Beyond that, I think the solution lies with the authors of the work nominated from the slates. I think it’s time for those authors to step up and speak out against this. To take themselves off nominations, to deny awards if they appear on these slates. To deny themselves, basically. A lot of authors believe that to say nothing is the best response, to appear apolitical is safe, won’t hurt their sales, and alienate their fans (and, to be fair, some authors don’t do this). In some ways, it’s true. In others, it’s not. But it is also true that for the authors who appear on the slates – for Brandon Sanderson, Ann Leckie, Stephen King, Jim Butcher, and all the others – that they are being used as pawns. They have become political pieces that others have moved around on a board to make a point. Each author has a subtle and occasionally non-subtle meaning baked within his or her piece, and people use it, one way or another, to bluff the push another author, or as a point that they wish to make (mostly relating to populism equating quality, or adventure equaling fun, and so forth, and so on). I believe that most of the authors who know about the slates, and the Puppies, know this. And, in their desire to ensure that their careers remain safe, that they are not dragged into the bullshit of the Hugos, the silence of authors has allowed them to be moved and displayed across the board as others feel fit.

What can you do, they say. It’s the fans, they say. They do as they wish, they say.

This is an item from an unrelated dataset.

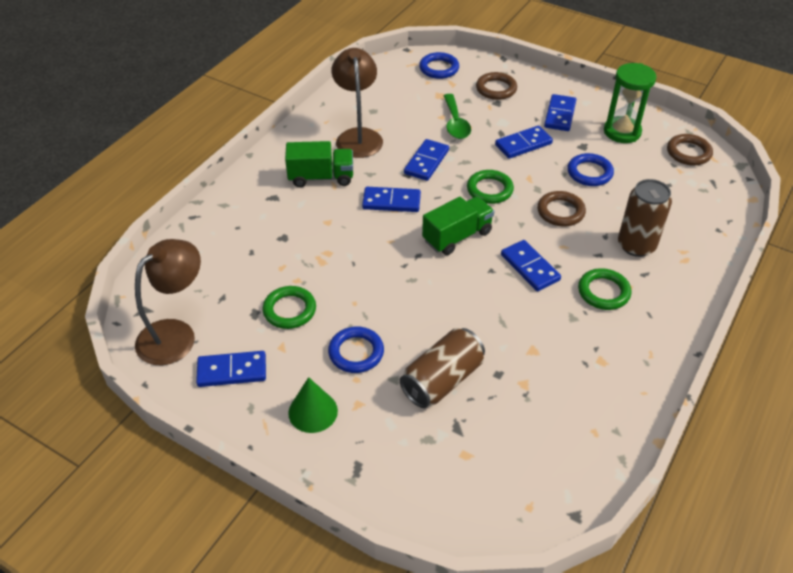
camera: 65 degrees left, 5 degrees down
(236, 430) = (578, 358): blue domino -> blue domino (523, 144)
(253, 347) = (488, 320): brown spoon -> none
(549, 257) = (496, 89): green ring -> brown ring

Yet, the author is the creator, is the figure that is rewarded here, and ultimately, the power of the situation sits with them.

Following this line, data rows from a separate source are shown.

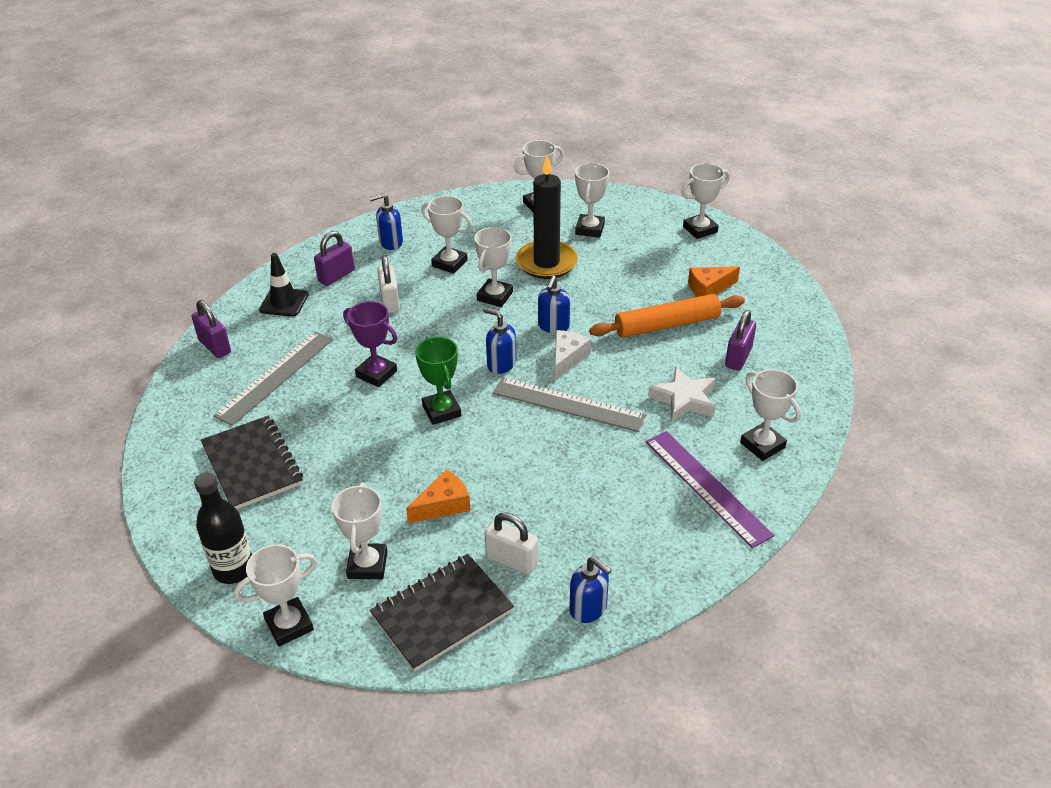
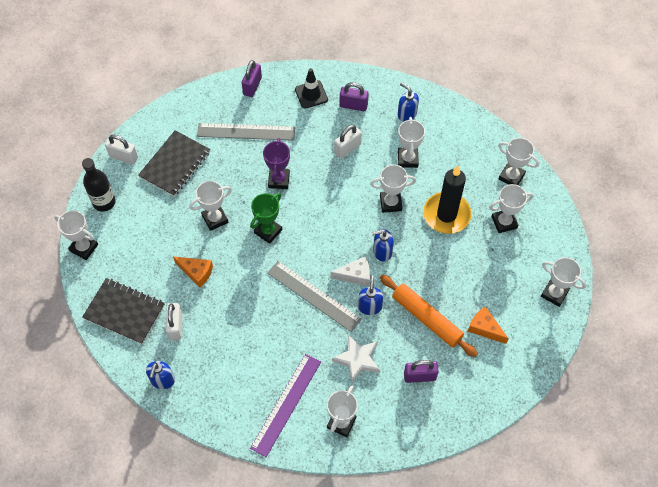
camera: 60 degrees right, 20 degrees up
(181, 517) = (123, 157): none -> white padlock
(367, 565) = (137, 260): white trophy -> white trophy (215, 219)
(501, 364) = (327, 241): blue soap dispenser -> blue soap dispenser (369, 306)
(568, 404) = (314, 296): grey ruler -> grey ruler turned 45 degrees counterclockwise

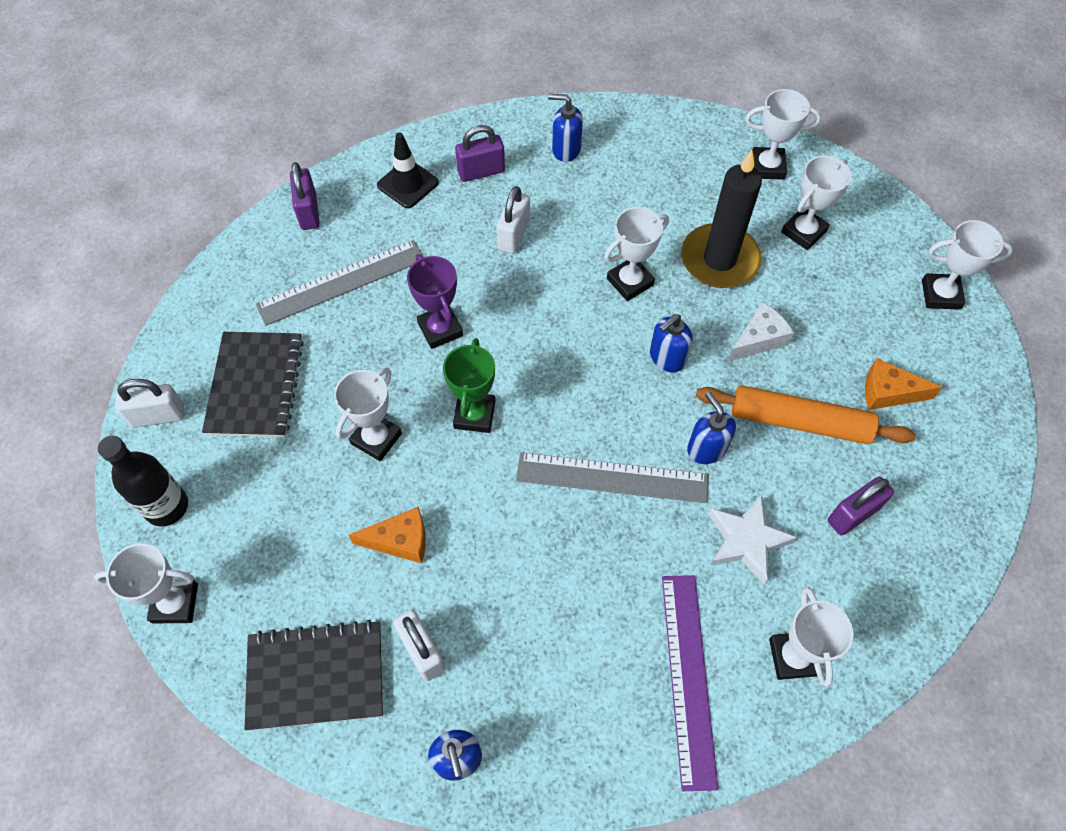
camera: 30 degrees left, 0 degrees up
(355, 275) = (652, 413): white cheese -> white cheese (758, 339)
(407, 159) = (610, 209): white trophy -> none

Of course, some authors will agree with what the Puppies are doing. Maybe they even think that they have a point. But it is clear that each year this continues, all it does is simply wreck the joint. Now, me, personally, I don’t care about the Hugos: they have never meant a thing to me. I figure it’s because I grew up in Sydney, but there are others who care who are here, so who knows? Maybe it’s just how I am. But this whole thing is not really about the Hugos. It’s about a message to the scene, a message that the yearly trolling is writing clearly, and that is that not everyone is welcome. That SF isn’t a safe place for everyone anymore. That it is not open and inclusive. I know that the Puppies argue that this is what is being done to them, and certainly, as the trolling continues, it becomes as true for them as it does for that new SF fan who is gay, or black, or transgender. Soon, SF will be just as difficult to be part of for those who are conservative as those who are not. Each year that this takes place, each year that fan favourite, popular authors are used as pawns because they are unwilling to speaking out – or because they support it, or because what they say is a nice deflection from other noms – is another year that the whole scene just gets trashed.

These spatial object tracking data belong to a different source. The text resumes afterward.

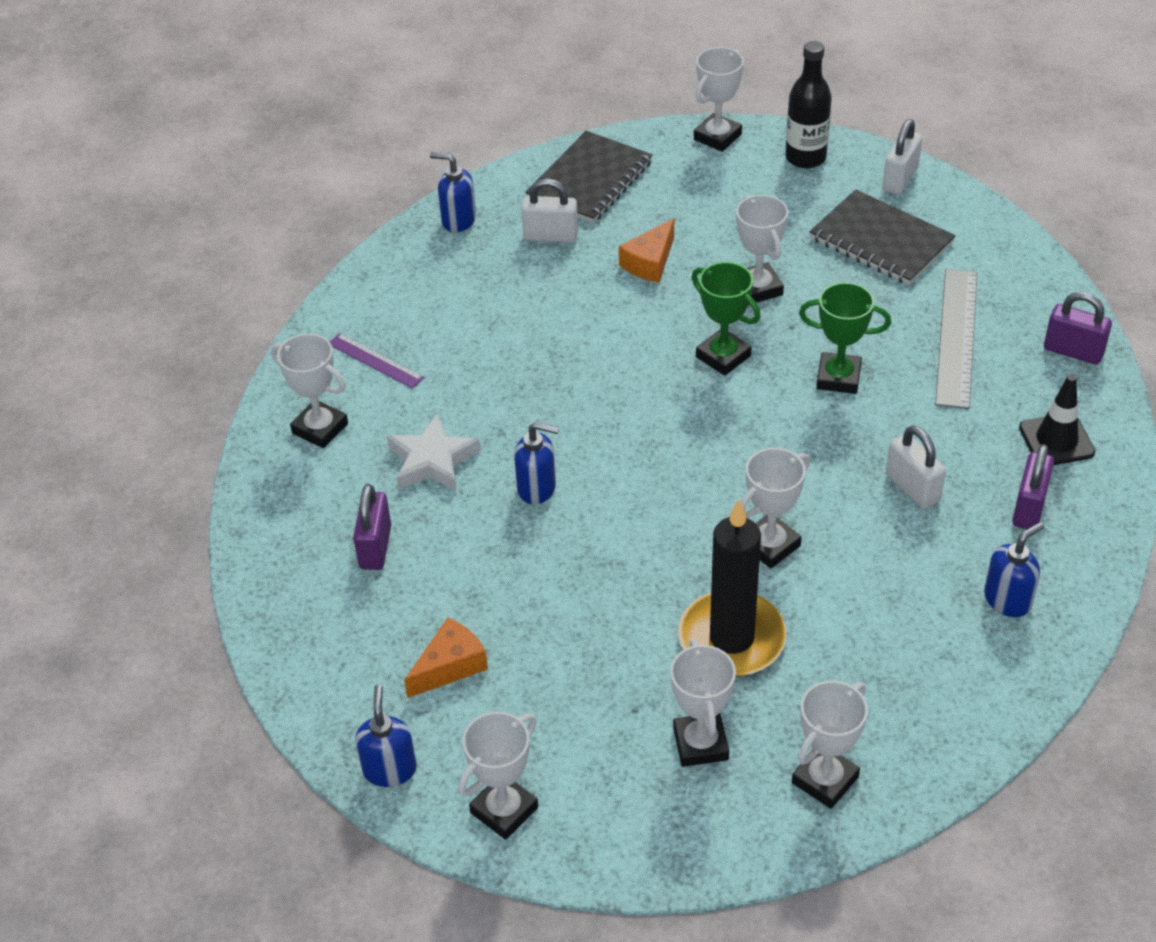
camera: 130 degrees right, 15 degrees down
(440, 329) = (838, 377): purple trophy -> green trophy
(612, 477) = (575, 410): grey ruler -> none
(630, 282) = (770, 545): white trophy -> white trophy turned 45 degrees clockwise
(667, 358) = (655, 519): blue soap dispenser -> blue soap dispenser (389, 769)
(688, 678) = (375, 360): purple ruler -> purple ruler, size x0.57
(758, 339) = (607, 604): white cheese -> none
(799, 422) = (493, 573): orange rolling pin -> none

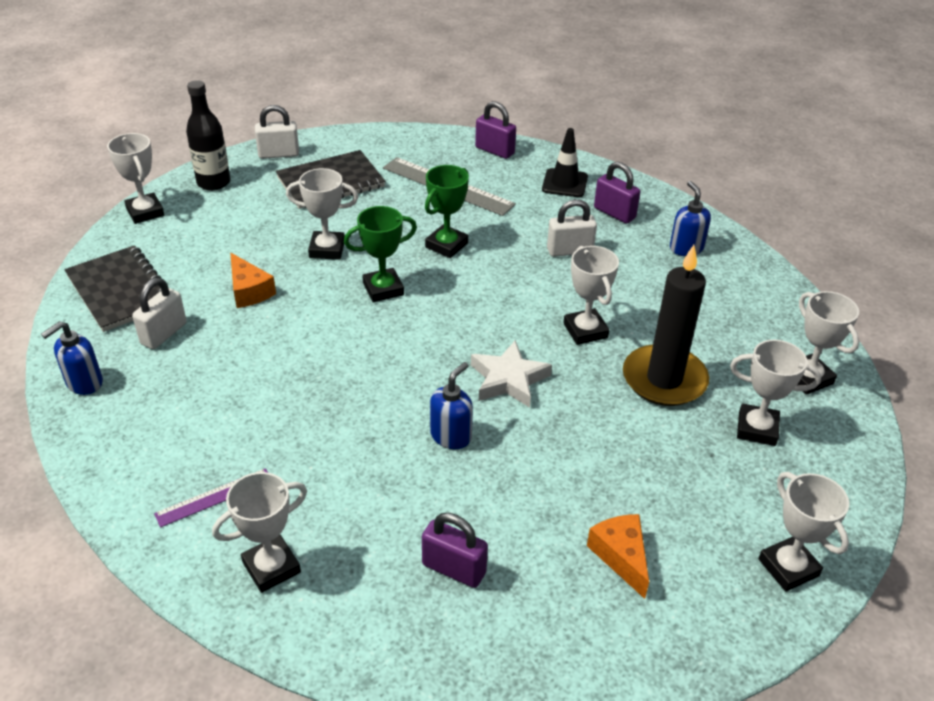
camera: 70 degrees left, 5 degrees down
(389, 769) = (721, 637): blue soap dispenser -> none
(432, 460) = (373, 494): white star -> white star (508, 379)
(900, 179) = (279, 154): white padlock -> white padlock turned 60 degrees counterclockwise
(1073, 351) = (494, 150): purple padlock -> purple padlock turned 75 degrees clockwise

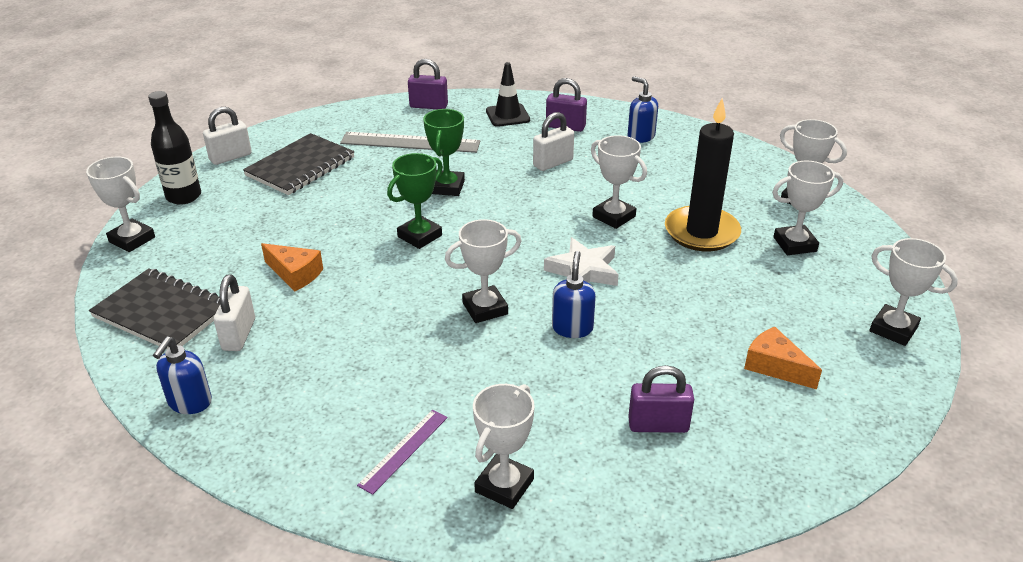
camera: 25 degrees left, 5 degrees down
(327, 249) = (342, 220): white trophy -> white trophy (485, 308)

My hope is that the authors on the ballots will take themselves off the nomination. That they will do it so that it is clear to their fans that being on the ballot hurts the fans expression of love towards the work. I suspect that it is only this way that will make the Puppies will dry up, though it won’t happen over night. But those with voices – those with millions of fans – are the ones that need to speak. Of course, I could be wrong – and, of equal important, the authors involved have to be willing to take the hit to try and end the trolls. It’ll likely cost them something and maybe they don’t want to spend the personal currency. Hell, maybe they disagree entirely with my view.

Still, you have to wonder just how much longer the scene can stand being pissed on by a disgruntled bunch before people start walking away, and going elsewhere.